J. Robert Hillier, the architect for the townhouse project, said the project would be shielded from the Battlefield Park and not ruin the view there. More than 270 trees would be planted to conceal the housing from the park.
“The intention of the entire process has been to honor the fact that the battlefield is there, and to make sure the project in no way intrudes upon the view and vision one sees when on the battlefield,” Hillier said.
An archeologist will be at the site full time when the basements are being dug, Hillier said, and will determine how to handle any artifacts that are found.
More than a dozen area residents and The Princeton Battlefield Area Preservation Society have hired Princeton lawyer Bruce Afran to represent them in the planning board proceedings.
Public comment began just before the close of the meeting, with residents and academics expressing their views on the project, including several nearby residents who said the Institute is a good neighbor and should be given the go ahead for the plans.
Institute faculty member Helmut Hofer told the board how hard it is for faculty to find convenient housing close to the campus and how important it is for faculty to interact to advance their research.

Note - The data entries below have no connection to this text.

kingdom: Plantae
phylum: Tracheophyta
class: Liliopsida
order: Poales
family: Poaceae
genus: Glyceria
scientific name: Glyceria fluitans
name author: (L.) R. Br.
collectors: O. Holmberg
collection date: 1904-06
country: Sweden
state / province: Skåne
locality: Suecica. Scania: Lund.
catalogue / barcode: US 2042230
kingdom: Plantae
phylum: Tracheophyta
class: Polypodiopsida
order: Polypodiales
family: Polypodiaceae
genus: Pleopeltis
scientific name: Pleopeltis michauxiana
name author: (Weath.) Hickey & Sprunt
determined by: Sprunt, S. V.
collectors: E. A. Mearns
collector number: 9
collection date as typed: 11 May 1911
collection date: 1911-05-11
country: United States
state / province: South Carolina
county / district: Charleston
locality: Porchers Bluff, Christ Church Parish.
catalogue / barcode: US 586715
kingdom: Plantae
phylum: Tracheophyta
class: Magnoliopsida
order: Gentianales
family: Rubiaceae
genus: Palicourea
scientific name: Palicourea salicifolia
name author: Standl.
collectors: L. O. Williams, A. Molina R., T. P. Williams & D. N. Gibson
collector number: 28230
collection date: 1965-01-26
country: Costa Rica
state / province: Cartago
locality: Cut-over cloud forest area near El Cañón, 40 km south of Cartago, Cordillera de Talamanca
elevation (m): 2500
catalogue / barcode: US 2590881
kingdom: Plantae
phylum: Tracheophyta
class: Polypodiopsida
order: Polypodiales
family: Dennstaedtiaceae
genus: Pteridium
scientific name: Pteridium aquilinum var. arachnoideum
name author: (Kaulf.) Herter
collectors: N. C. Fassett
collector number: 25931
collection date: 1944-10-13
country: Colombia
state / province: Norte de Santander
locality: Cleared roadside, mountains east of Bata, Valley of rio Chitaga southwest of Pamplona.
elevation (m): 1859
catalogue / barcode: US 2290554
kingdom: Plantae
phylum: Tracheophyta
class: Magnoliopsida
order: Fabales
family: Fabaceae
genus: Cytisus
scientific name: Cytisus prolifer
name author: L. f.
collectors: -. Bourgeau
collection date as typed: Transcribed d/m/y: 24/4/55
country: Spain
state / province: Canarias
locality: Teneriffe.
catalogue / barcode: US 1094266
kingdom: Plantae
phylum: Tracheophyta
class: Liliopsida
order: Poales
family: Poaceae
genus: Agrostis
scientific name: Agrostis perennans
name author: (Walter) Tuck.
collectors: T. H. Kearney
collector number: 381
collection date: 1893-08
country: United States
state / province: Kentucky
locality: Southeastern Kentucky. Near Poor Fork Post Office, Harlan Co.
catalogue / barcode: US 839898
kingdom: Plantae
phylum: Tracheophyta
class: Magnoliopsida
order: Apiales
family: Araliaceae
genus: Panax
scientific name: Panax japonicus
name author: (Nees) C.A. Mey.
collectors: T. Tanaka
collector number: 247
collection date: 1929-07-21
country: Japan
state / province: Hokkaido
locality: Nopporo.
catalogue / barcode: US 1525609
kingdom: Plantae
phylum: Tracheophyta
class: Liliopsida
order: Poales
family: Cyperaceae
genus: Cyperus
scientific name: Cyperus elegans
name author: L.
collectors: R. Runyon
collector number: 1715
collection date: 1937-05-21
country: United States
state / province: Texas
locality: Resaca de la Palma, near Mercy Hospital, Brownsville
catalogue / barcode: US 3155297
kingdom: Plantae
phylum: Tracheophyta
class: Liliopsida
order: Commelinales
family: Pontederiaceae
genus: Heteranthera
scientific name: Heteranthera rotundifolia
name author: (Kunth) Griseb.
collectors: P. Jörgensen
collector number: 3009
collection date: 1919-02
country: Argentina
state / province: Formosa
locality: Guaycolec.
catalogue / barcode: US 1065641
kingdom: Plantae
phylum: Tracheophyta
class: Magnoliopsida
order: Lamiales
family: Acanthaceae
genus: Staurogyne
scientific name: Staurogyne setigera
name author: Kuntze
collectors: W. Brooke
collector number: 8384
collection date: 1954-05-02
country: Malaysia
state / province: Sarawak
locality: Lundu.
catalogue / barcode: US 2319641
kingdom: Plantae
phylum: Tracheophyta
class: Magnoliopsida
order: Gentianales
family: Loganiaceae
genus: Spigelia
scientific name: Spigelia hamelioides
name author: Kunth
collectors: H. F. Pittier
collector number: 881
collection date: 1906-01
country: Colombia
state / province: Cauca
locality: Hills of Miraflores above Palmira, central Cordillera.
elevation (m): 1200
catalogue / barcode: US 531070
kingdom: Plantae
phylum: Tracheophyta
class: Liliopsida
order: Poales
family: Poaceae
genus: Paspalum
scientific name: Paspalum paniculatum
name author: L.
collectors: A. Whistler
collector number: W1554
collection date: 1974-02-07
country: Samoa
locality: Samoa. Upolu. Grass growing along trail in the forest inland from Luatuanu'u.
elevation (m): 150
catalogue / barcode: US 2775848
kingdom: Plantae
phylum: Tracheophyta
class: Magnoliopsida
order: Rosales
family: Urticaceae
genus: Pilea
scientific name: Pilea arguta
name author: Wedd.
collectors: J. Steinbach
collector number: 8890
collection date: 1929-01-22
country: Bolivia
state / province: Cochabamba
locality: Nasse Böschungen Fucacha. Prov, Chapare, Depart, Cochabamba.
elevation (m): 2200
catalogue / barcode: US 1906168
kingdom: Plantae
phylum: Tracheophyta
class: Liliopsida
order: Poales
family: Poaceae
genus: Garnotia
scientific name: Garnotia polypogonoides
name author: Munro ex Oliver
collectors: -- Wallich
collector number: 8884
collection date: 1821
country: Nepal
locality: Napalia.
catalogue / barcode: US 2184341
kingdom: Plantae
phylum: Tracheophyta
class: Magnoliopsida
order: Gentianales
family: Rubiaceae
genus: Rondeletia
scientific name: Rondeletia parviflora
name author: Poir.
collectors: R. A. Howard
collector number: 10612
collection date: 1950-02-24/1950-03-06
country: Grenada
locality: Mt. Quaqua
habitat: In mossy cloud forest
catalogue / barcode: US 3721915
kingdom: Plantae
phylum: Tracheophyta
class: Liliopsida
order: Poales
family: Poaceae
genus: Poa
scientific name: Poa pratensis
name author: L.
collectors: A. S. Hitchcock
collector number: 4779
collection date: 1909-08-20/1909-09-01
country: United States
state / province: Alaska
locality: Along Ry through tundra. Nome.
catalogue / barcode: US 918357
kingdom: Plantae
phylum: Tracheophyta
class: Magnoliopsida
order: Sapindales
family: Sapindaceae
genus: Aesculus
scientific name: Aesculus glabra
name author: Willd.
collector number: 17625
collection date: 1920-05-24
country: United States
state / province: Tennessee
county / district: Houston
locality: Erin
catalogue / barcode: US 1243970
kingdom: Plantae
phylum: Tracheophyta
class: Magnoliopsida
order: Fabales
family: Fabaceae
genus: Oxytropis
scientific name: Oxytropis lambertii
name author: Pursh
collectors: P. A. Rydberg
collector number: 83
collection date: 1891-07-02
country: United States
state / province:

“The area is promoted by real estate agents as a preferred area,” Hofer said. “You can not afford it as a scientist unless you are independently wealthy…The campus is a tight knit community of world leading faculty. It is not a 9 to 5 job. The level if the institute is a higher level. New ideas come from interactions with peers and the activity around you. Ideas don’t care about the time of the day. It could be at lunch, in the bathtub, at a planning board meeting.”
Others said while the Institute is a gem for Princeton, the housing should be built elsewhere on campus because of the Revolutionary War battle.
“They deserve housing on the many acres they have, but not here,” said resident Paul Loane. “This is a bad idea. One thing you haven’t heard much about is the history. Looking at this project and not talking about the history is like having an aquarium with no water.”
No decision was made on the proposal Thursday night because time ran out. The public hearing will be carried over to the planning board’s meeting next Thursday night, Dec. 8, at 7:30 p.m. The planning board will hear public comment at the next meeting, and Afran will also raise objections to the plan for the Battlefield preservation group.